Achieving a goal only changes your life for the moment. That’s the
counterintuitive thing about improvement. We think we need to change our


results, but the results are not the problem. What we really need to change
are the systems that cause those results. When you solve problems at the
results level, you only solve them temporarily. In order to improve for good,
you need to solve problems at the systems level. Fix the inputs and the
outputs will fix themselves.
Problem #3: Goals restrict your happiness.
The implicit assumption behind any goal is this: “Once I reach my goal,
then I’ll be happy.” The problem with a goals-first mentality is that you’re
continually putting happiness off until the next milestone. I’ve slipped into
this trap so many times I’ve lost count. For years, happiness was always
something for my future self to enjoy. I promised myself that once I gained
twenty pounds of muscle or after my business was featured in the New York
Times, then I could finally relax.
Furthermore, goals create an “either-or” conflict: either you achieve your
goal and are successful or you fail and you are a disappointment. You
mentally box yourself into a narrow version of happiness. This is
misguided. It is unlikely that your actual path through life will match the
exact journey you had in mind when you set out. It makes no sense to
restrict your satisfaction to one scenario when there are many paths to
success.
A systems-first mentality provides the antidote. When you fall in love
with the process rather than the product, you don’t have to wait to give
yourself permission to be happy. You can be satisfied anytime your system
is running. And a system can be successful in many different forms, not just
the one you first envision.
Problem #4: Goals are at odds with long-term progress.
Finally, a goal-oriented mind-set can create a “yo-yo” effect.

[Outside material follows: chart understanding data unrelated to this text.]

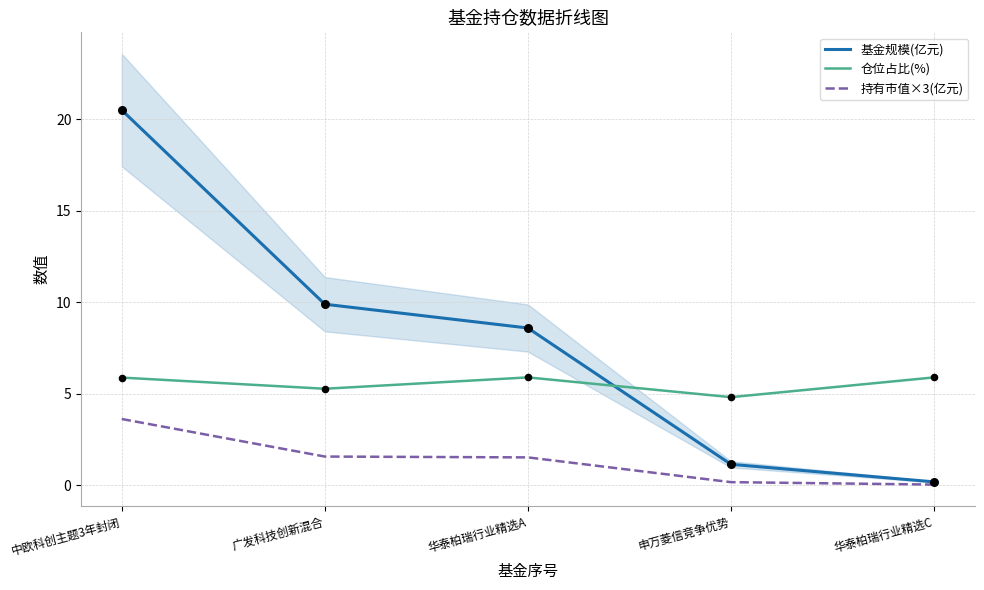

What are all the series names shown in the legend?

基金规模(亿元), 仓位占比(%), 持有市值×3(亿元)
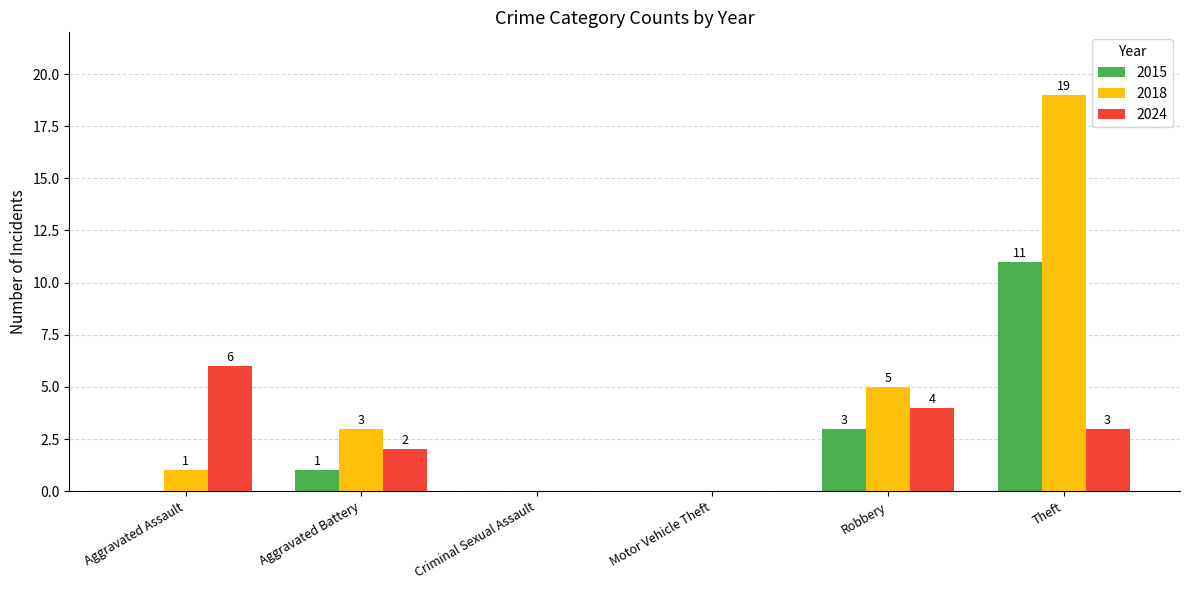

What is the sum of the 2015 values at Aggravated Battery and Theft?

12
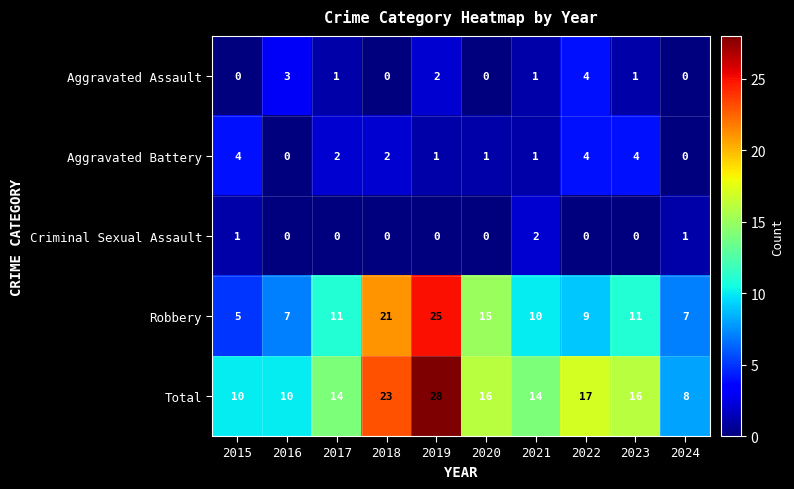

The Robbery series shows 25 at 2019. True or false?

True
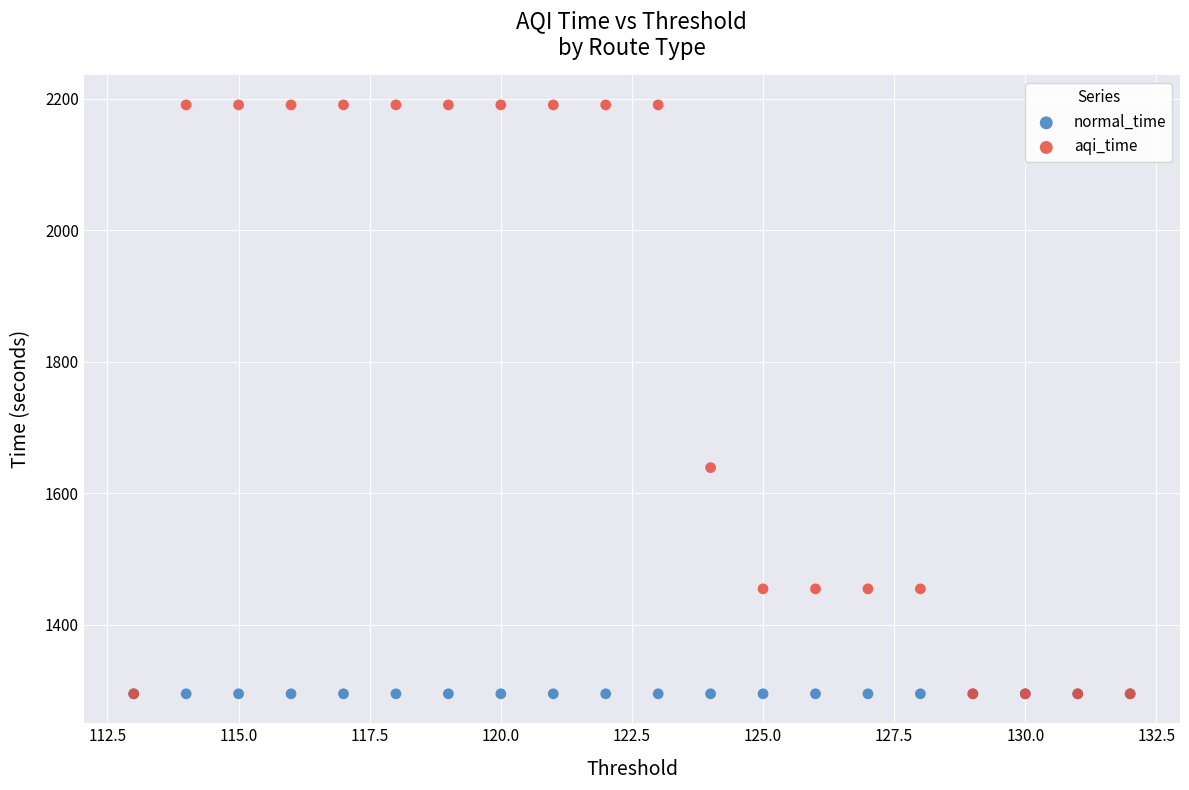

Which series contains the highest Y value?

aqi_time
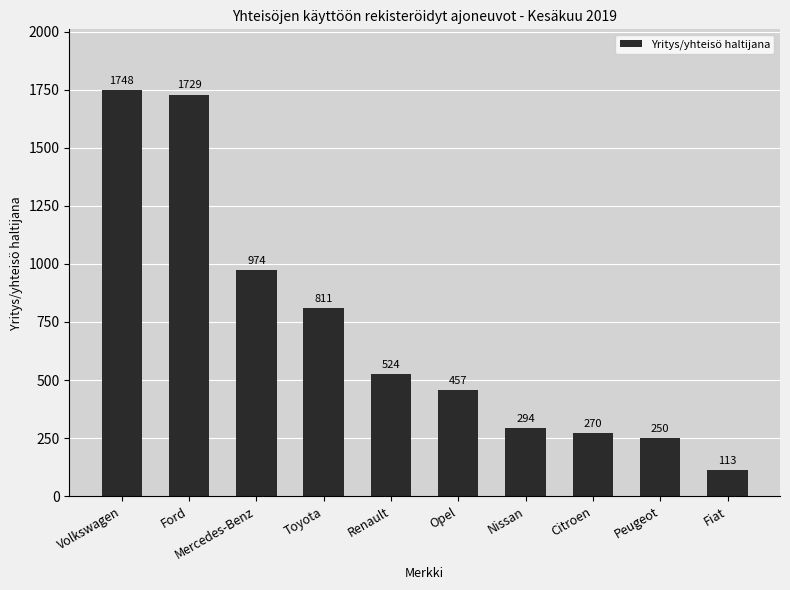

Are the bars horizontal?

No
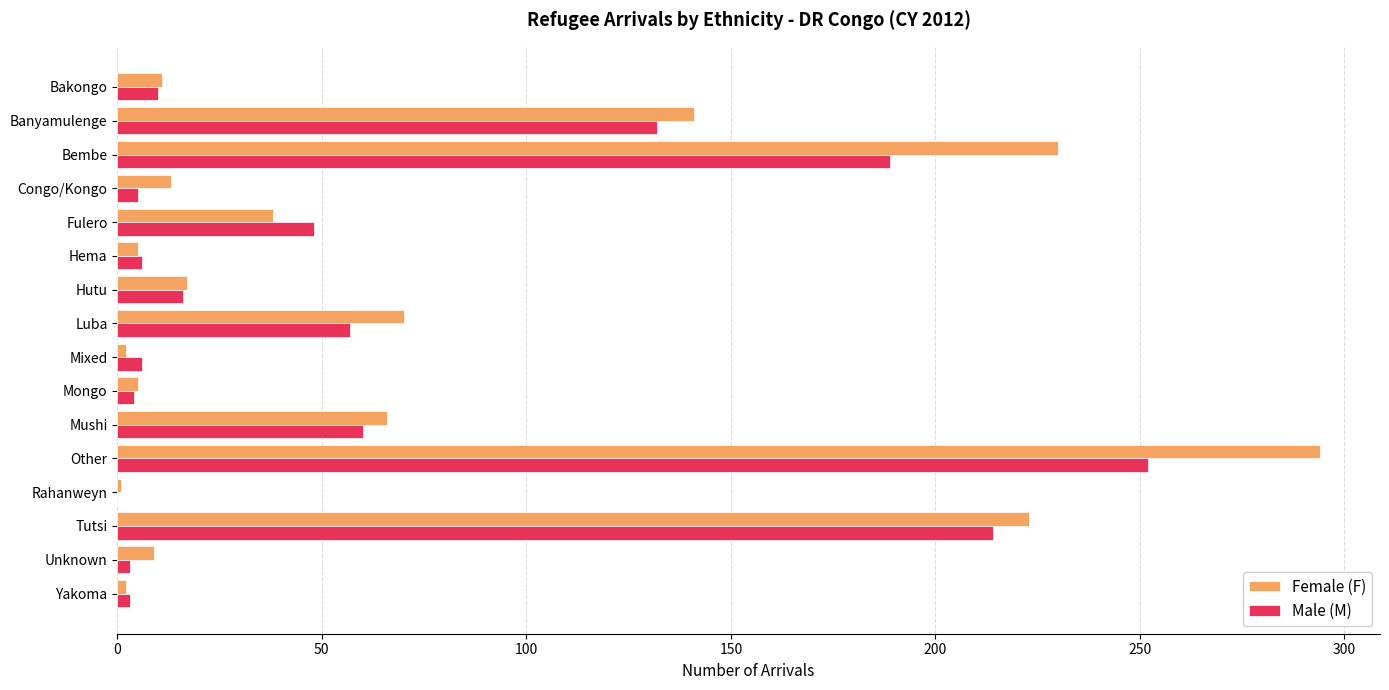

The Male (M) series shows 16 at Hutu. True or false?

True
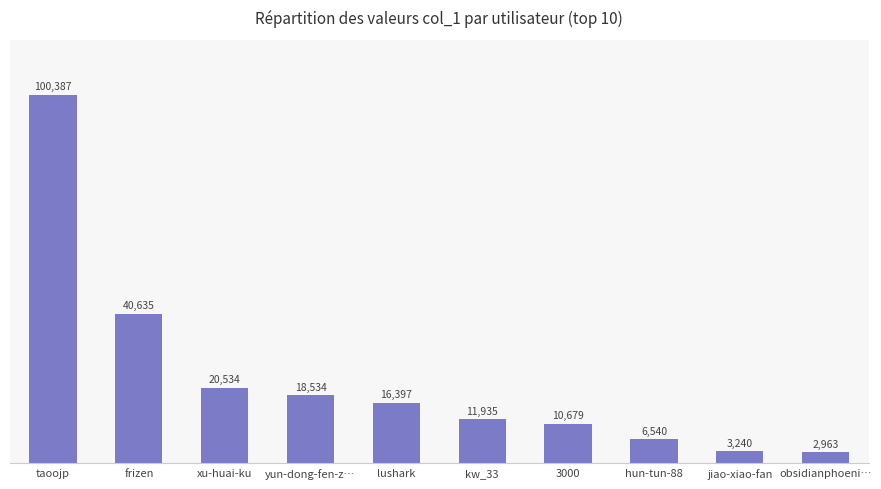

What is the maximum value shown in the chart?

100387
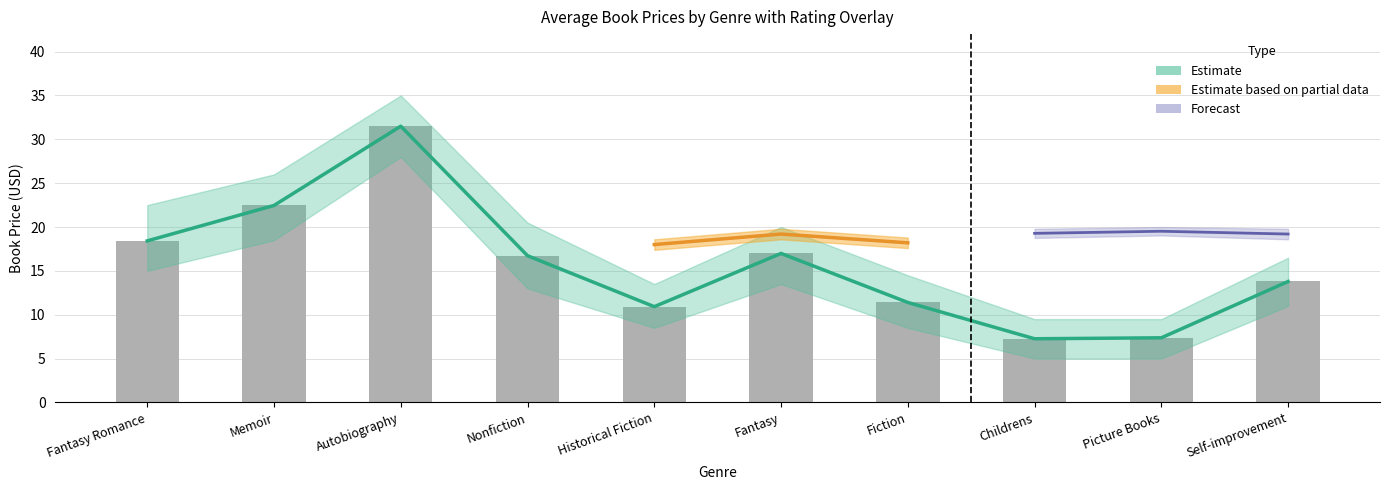

Reading left to right, transcribe all the data shown in this chart.

18.4	22.5	31.5	16.7	10.9	17.0	11.4	7.3	7.4	13.8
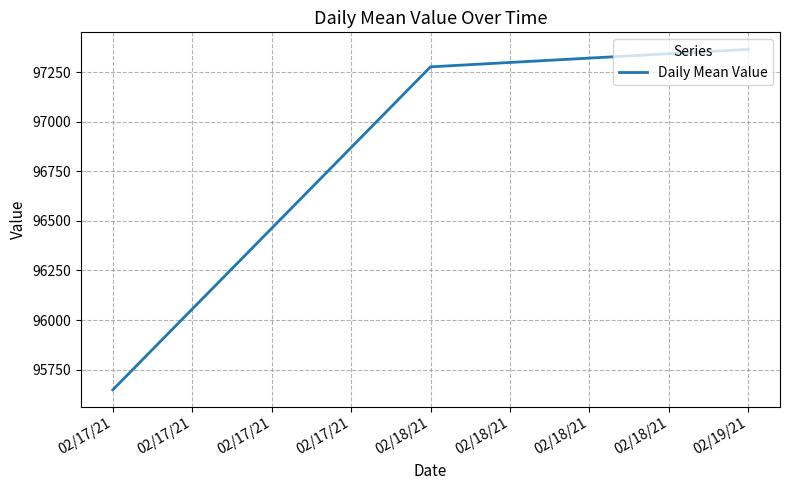

The value at 02/17/21 is 59220.3. True or false?

False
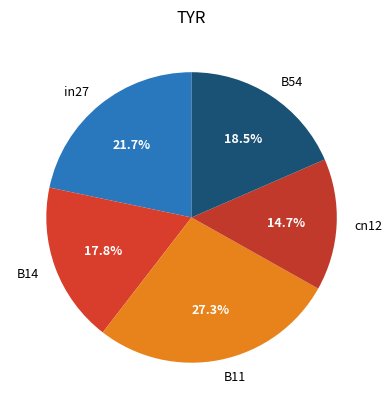

To the nearest percent, what is the combined percentage of cn12 and B11?

42%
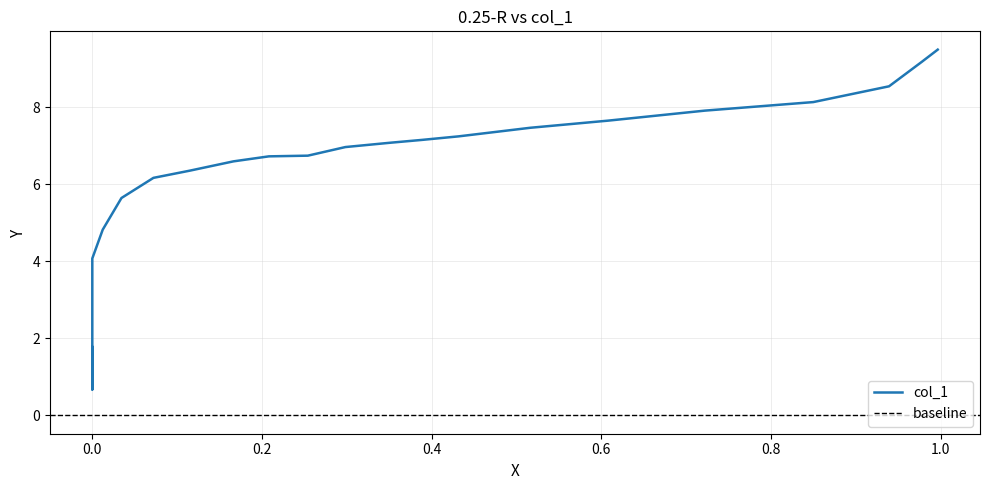

List the labels in order of value, smallest first.

0.0, 0.0, 0.0, 0.0, 0.0123, 0.0344, 0.0721, 0.1148, 0.1664, 0.2082, 0.2541, 0.2984, 0.3508, 0.3885, 0.432, 0.5164, 0.6082, 0.7221, 0.85, 0.9393, 0.9779, 0.9967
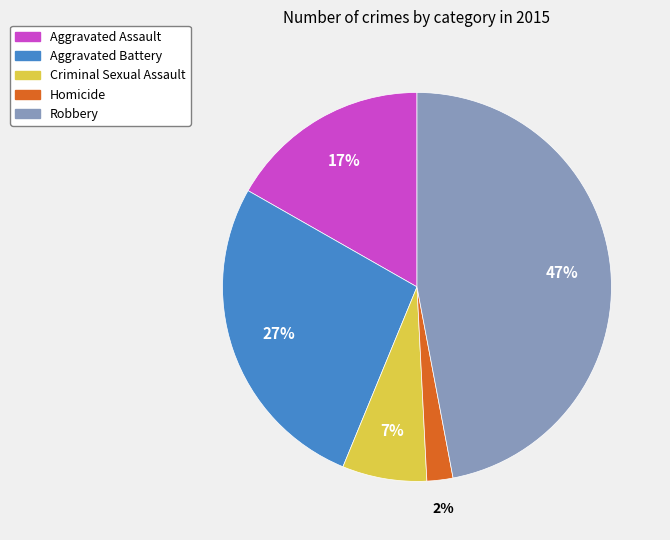

Which category has the smallest portion of the pie?

Homicide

Many runners
work hard for months, but as soon as they cross the finish line, they stop
training. The race is no longer there to motivate them. When all of your
hard work is focused on a particular goal, what is left to push you forward


after you achieve it? This is why many people find themselves reverting to
their old habits after accomplishing a goal.
The purpose of setting goals is to win the game. The purpose of building
systems is to continue playing the game. True long-term thinking is goal-
less thinking. It’s not about any single accomplishment. It is about the cycle
of endless refinement and continuous improvement. Ultimately, it is your
commitment to the process that will determine your progress.